*** Text Section Begins ***

In medieval times the Catholic worldview of the human life
span was often depicted as a circle. In the centre was the image of Christ. Around this divine hub, were illustrations of the different ages of life from infancy to the grave. Each age, like a spoke, was equidistant from the hub. This suggested that every point in human life existed in the same sacred relationship to the divine.
During the Protestant Reformation in the 16th century, this symbolism underwent a profound and lasting change. Instead of a circle, the image of an ascending and descending staircase became prevalent. The image seemed better suited to the new importance of work, ambition and changing social roles in the emerging market economy of Protestant Europe. This is where we developed our notion of the stages of life, like steps going upward and then downward. At the highest step was a man or woman at the age of fifty – the peak of life.
The staircase model of human development, which views the fifties as the beginning of decline, has undergone a major transformation of late. Nowadays experts are more likely to conceptualise the life span tableau as five ascending stairs (a decade for each), with a wide platform at the top for those
in their fifties and sixties (and even for many in their seventies and eighties), before a rather quick drop into illness and death. At age fifty, most of us can look forward to another thirty years of life. Advances in medicine and education mean that people in their 50s, 60s, and 70s are healthier, better educated, and have the prospect of far more able years ahead of them than was the case for their parents or grandparents.

*** Text Section Ends ***
*** Data Section Begins ***

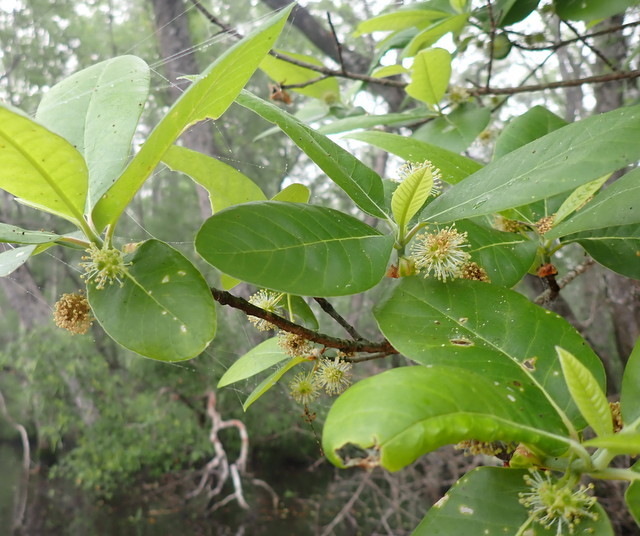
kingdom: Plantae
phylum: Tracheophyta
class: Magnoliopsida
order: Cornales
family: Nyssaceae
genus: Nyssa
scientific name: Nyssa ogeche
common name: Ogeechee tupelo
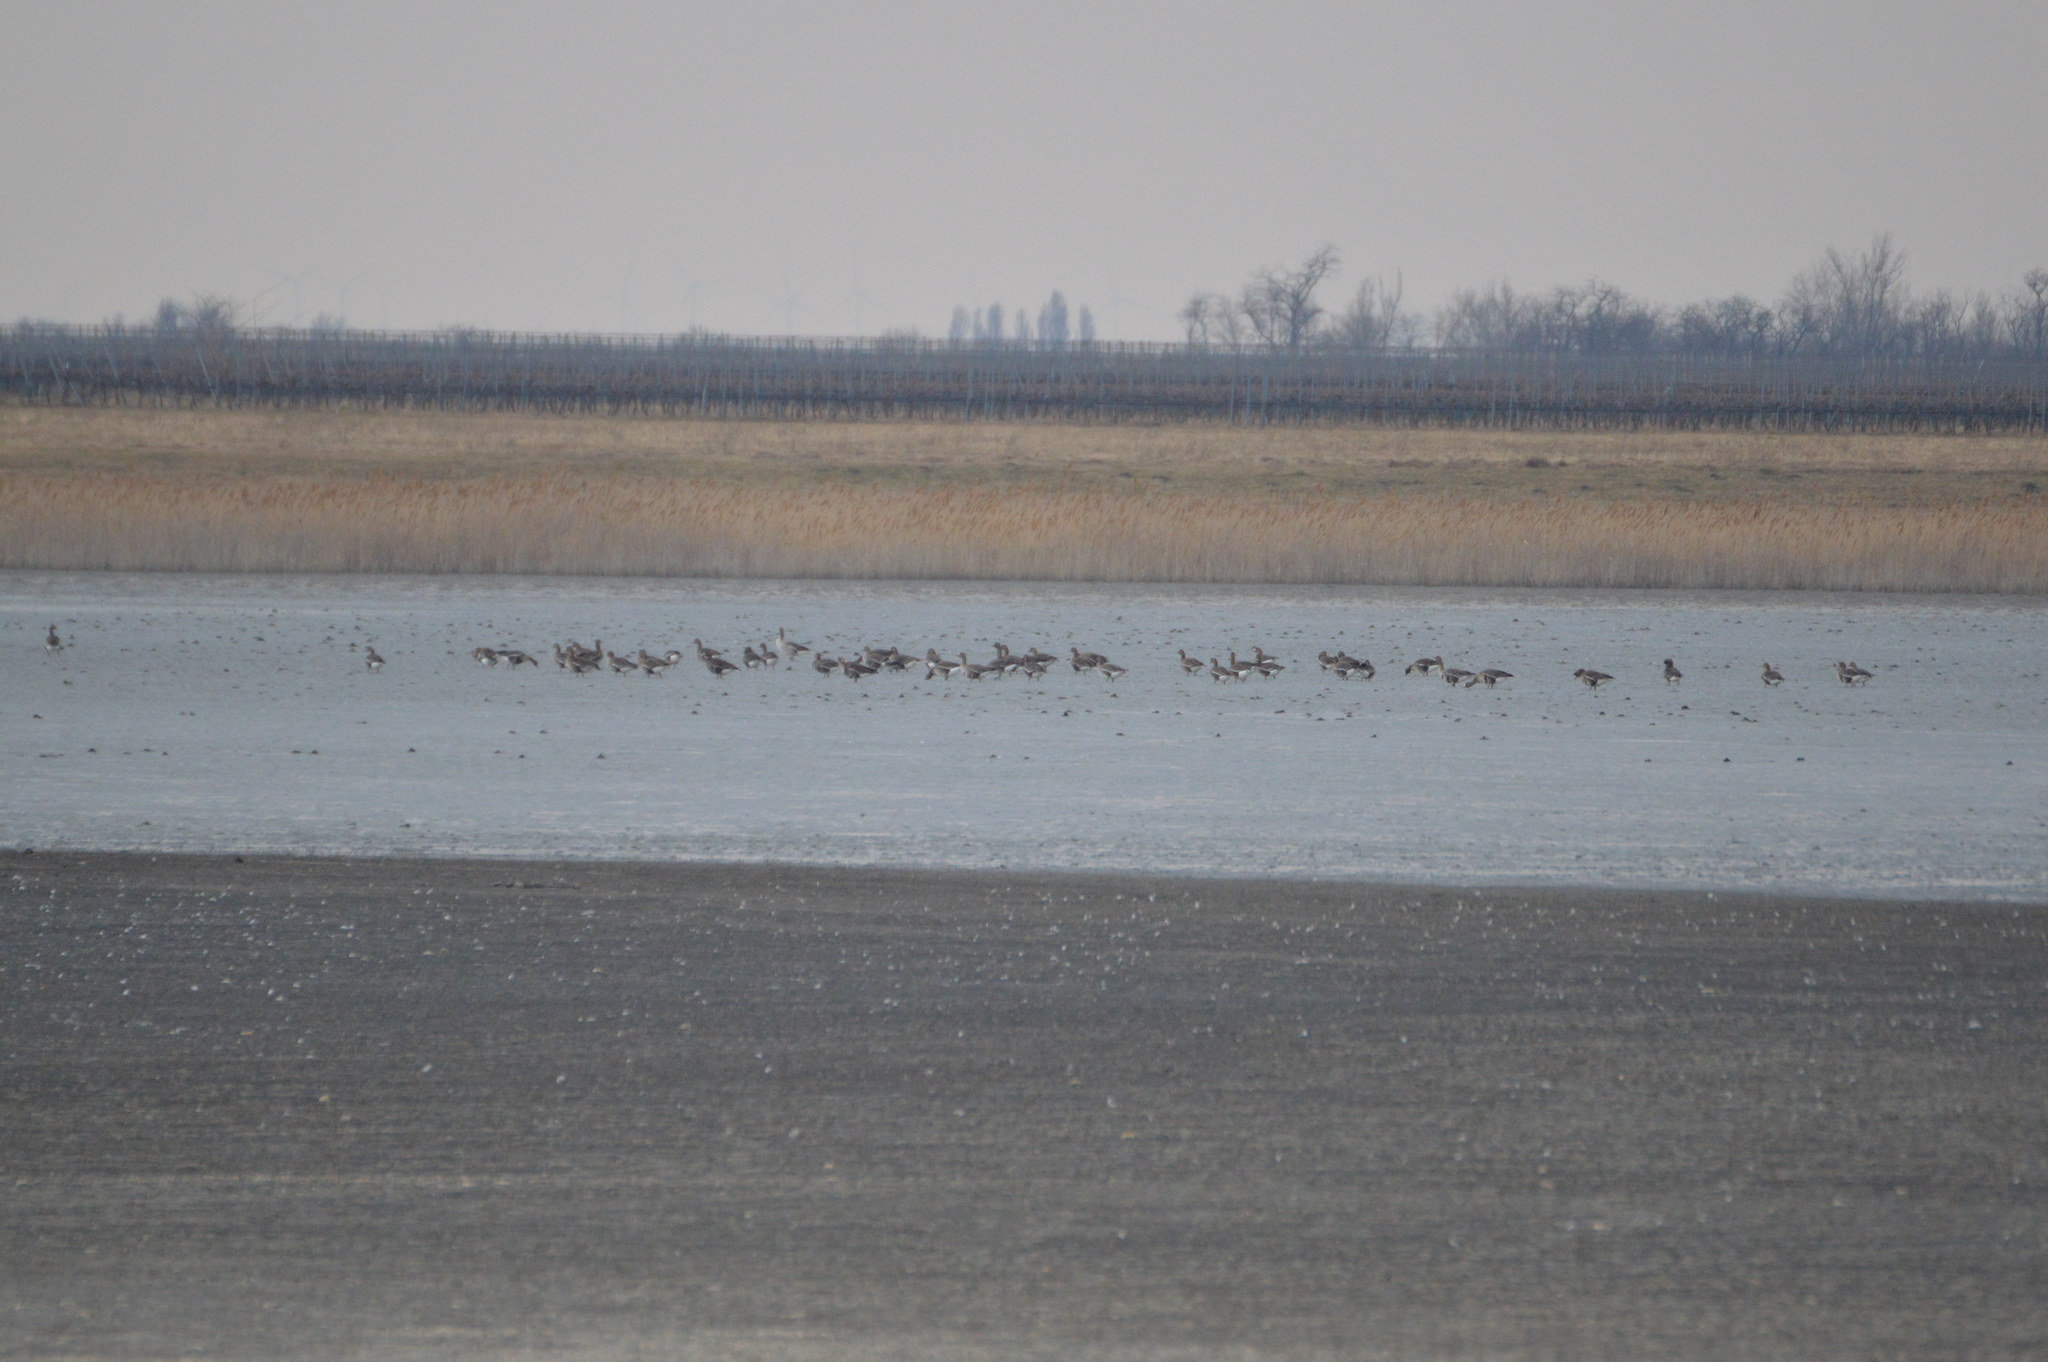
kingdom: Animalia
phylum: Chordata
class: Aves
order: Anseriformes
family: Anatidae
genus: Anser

*** Data Section Ends ***

■ Questions on the material ■
a) From the life-span text, output the part that opens with the words containing "During the Protestant" and closes with "peak of life.".
b) In the life-span text, how old is the man or woman on the highest step of the Reformation-era staircase?
Rely on the life-span text alone.

■ Answers below ■
a)
During the Protestant Reformation in the 16th century, this symbolism underwent a profound and lasting change. Instead of a circle, the image of an ascending and descending staircase became prevalent. The image seemed better suited to the new importance of work, ambition and changing social roles in the emerging market economy of Protestant Europe. This is where we developed our notion of the stages of life, like steps going upward and then downward. At the highest step was a man or woman at the age of fifty – the peak of life.

b) Fifty.